• TASK GOAL:
Exactly as written, set down each line of the data below except its pictures.
*** Block opens ***
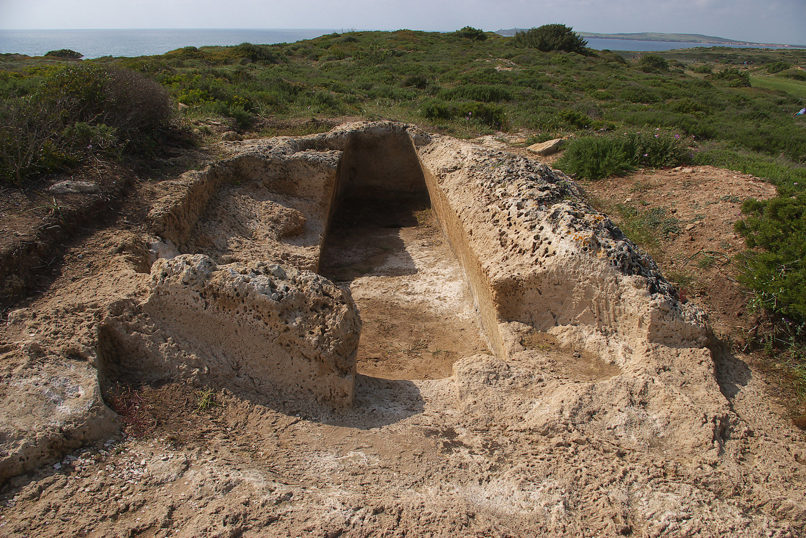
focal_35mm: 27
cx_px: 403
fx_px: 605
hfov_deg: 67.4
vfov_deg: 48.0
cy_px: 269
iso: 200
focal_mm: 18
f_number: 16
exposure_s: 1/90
*** Block closes ***
• THE ANSWER:
focal_35mm: 27
cx_px: 403
fx_px: 605
hfov_deg: 67.4
vfov_deg: 48.0
cy_px: 269
iso: 200
focal_mm: 18
f_number: 16
exposure_s: 1/90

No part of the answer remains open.